##### Supplied information #####

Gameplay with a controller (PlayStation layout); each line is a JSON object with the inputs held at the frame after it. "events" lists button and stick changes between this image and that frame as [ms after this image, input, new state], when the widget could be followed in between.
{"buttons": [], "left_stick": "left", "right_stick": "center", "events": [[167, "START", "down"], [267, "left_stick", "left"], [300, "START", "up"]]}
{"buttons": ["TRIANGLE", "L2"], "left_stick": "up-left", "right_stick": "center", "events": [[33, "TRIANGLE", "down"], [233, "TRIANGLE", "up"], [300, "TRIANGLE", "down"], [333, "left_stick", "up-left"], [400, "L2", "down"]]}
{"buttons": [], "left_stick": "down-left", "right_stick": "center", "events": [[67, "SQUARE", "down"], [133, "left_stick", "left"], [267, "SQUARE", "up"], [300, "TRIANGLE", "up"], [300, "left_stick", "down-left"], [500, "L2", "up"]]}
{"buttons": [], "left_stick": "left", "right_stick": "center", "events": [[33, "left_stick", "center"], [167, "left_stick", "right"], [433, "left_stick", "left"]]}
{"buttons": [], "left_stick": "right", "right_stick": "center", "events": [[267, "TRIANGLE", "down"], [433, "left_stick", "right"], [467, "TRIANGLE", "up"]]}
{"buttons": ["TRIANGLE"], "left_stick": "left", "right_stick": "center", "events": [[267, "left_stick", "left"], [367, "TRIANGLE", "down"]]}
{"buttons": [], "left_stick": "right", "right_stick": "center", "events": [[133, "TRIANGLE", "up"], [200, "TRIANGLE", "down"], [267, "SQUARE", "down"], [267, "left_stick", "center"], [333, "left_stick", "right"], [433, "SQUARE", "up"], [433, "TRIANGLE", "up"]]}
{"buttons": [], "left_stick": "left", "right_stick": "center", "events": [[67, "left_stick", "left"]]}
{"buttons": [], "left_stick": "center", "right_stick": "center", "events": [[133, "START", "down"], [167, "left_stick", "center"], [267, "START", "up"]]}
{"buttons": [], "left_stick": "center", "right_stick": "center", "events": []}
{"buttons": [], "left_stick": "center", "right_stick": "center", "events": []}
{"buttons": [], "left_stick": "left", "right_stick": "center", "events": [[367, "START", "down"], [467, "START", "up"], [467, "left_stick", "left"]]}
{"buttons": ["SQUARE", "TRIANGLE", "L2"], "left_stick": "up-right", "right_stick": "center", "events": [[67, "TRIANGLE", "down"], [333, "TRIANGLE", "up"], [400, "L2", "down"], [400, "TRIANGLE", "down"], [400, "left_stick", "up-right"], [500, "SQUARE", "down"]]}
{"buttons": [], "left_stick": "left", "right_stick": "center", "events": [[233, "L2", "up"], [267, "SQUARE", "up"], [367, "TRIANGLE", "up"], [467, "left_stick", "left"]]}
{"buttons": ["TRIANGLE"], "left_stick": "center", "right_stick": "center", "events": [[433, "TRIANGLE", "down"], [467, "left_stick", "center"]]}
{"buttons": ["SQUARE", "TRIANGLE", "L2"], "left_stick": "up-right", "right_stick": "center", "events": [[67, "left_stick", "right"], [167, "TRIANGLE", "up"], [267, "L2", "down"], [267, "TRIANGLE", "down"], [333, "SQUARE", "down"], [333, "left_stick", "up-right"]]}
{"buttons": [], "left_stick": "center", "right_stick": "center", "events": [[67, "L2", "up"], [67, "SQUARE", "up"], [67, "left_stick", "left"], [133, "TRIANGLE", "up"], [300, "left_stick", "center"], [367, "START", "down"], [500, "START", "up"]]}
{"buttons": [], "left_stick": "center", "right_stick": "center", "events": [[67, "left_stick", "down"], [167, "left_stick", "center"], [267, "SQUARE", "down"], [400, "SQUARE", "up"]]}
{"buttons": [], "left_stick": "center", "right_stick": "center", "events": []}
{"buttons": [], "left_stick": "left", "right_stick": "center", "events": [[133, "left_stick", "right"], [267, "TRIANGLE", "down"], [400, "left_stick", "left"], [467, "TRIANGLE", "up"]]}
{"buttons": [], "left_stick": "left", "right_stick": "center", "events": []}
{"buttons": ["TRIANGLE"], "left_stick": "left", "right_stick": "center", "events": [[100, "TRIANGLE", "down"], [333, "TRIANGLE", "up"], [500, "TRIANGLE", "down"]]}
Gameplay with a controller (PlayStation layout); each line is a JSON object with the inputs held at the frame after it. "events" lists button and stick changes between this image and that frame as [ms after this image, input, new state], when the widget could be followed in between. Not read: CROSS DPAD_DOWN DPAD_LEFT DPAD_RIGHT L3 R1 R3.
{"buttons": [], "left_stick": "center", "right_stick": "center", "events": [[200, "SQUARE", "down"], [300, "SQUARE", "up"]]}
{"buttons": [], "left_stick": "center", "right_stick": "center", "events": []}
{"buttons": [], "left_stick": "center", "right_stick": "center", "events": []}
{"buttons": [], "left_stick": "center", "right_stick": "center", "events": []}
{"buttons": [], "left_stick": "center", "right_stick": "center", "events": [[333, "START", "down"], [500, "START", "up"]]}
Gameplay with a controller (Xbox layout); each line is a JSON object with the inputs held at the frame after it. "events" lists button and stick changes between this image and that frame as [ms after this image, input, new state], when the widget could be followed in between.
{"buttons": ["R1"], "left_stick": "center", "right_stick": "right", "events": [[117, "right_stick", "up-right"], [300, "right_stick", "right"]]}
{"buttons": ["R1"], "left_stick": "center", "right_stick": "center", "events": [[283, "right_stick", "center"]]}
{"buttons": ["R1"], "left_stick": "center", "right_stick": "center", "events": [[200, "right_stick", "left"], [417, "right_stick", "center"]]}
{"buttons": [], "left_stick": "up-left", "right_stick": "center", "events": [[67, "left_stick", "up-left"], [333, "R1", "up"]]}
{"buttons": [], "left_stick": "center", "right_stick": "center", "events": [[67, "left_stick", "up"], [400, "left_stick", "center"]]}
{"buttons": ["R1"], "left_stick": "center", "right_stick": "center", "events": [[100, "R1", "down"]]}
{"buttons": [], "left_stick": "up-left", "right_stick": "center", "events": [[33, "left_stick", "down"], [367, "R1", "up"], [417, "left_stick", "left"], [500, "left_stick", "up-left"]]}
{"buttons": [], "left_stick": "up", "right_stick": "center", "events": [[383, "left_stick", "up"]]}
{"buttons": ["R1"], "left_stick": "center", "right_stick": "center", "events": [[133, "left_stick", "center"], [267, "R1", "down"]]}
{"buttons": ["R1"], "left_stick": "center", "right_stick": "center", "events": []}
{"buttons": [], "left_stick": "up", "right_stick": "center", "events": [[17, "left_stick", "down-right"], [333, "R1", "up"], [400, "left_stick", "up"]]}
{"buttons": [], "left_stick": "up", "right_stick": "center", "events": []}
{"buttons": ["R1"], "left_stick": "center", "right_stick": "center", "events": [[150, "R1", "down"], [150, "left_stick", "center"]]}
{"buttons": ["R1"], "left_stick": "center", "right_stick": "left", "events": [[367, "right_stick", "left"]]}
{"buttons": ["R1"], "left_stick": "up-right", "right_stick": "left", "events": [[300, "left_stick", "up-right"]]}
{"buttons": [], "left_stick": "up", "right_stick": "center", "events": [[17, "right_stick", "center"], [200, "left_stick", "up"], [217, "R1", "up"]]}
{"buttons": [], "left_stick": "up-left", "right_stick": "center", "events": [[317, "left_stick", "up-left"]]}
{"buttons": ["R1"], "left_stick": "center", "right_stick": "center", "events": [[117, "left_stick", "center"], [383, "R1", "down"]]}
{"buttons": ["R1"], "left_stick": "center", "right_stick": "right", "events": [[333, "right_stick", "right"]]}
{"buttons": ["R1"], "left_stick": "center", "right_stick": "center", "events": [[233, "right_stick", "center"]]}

#####

#### Problem statement
Your reply must be a single number: the count of lines in the listing that hold "this".

#### Output of the task
3